*** DATA SUPPLIED ***

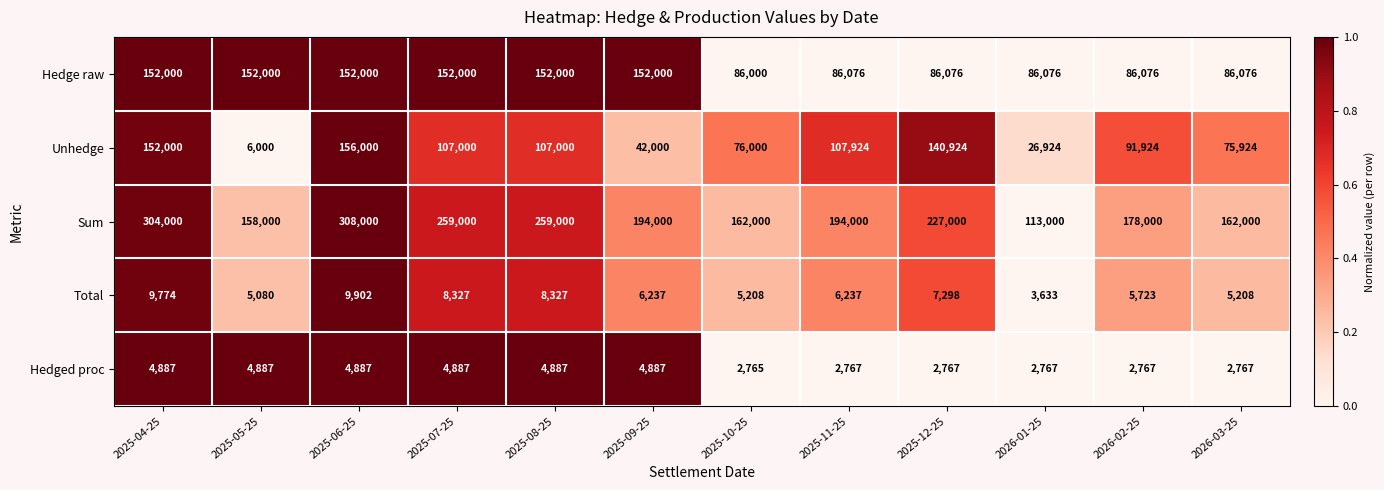

Which series has the largest total across all categories?

Sum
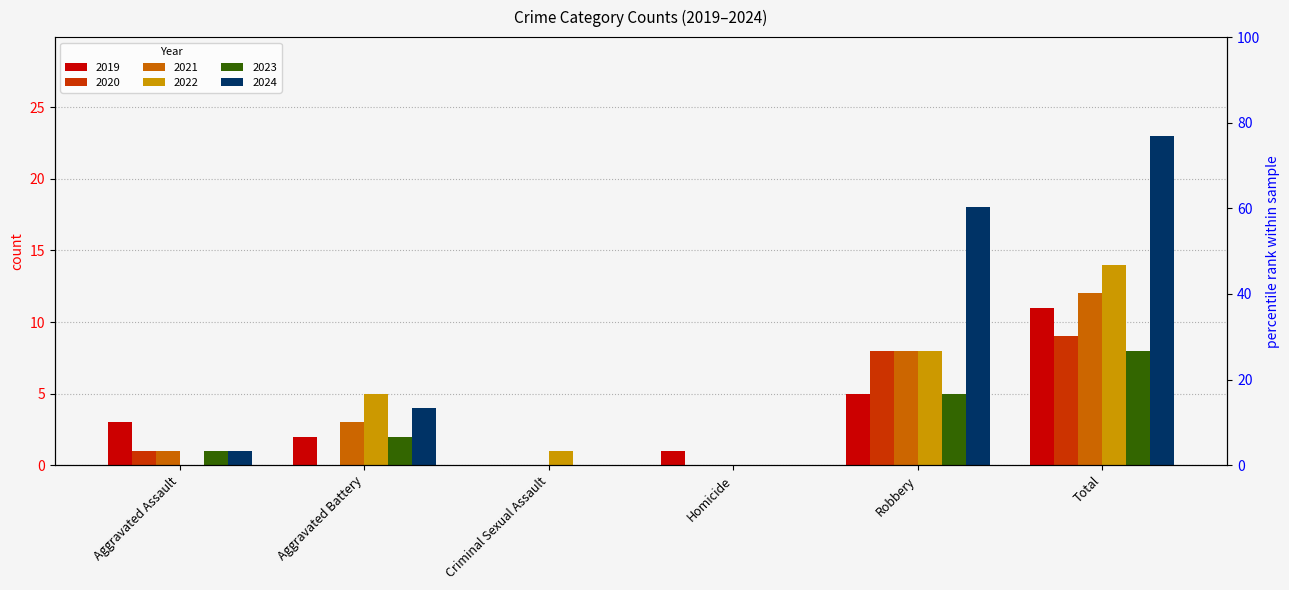

Rank the series by their maximum value, from highest to lowest.

2024, 2022, 2021, 2019, 2020, 2023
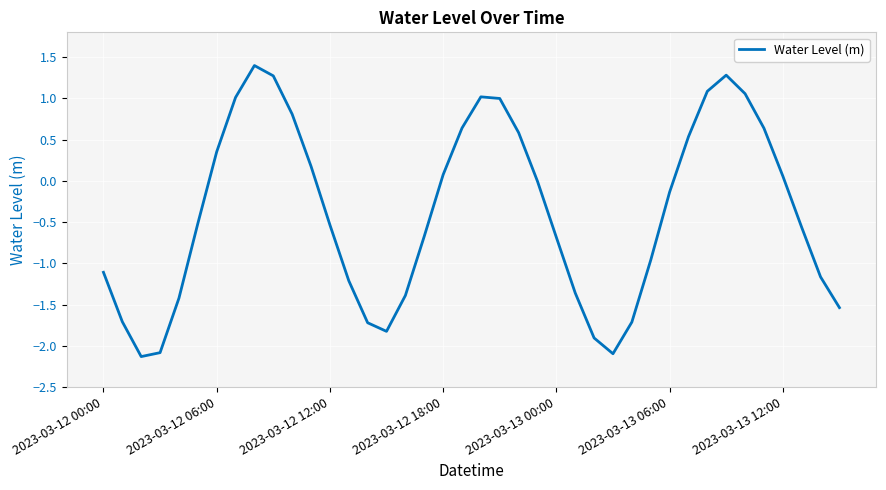

How many interior local valleys (lower than both neighbors) does the data have?

3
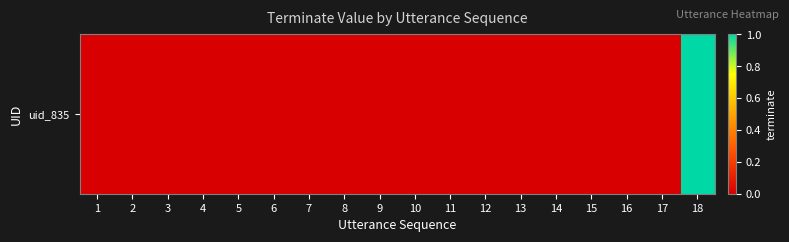

Is it true that the value at 9 is 0?

False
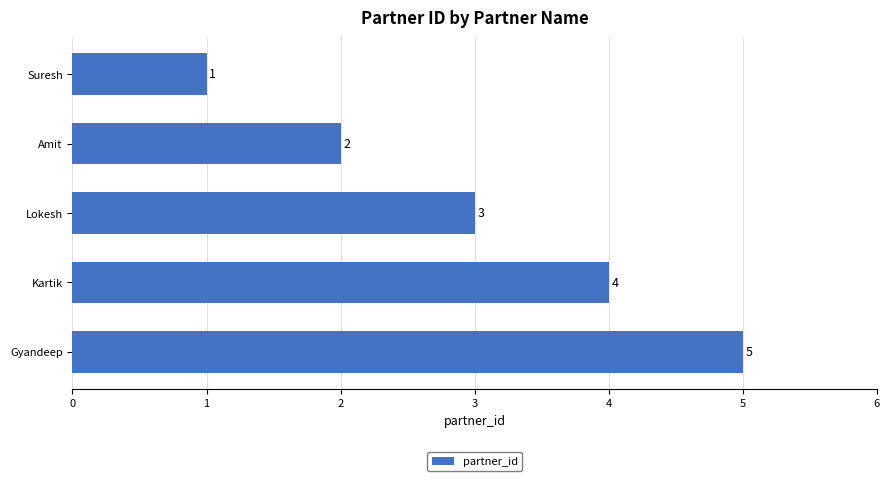

How many values are between 2 and 4?

3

*** End of DATA SUPPLIED ***

▶ [DESCRIPTION OF THE TASK]
Rewrite all the rows above, replacing "categories" with "groups" and keeping everything else the same. Leave the pictures out.

▶ [TASK ANSWER]
Which series has the largest total across all groups?

Sum

Rank the series by their maximum value, from highest to lowest.

2024, 2022, 2021, 2019, 2020, 2023

How many interior local valleys (lower than both neighbors) does the data have?

3

Is it true that the value at 9 is 0?

False

How many values are between 2 and 4?

3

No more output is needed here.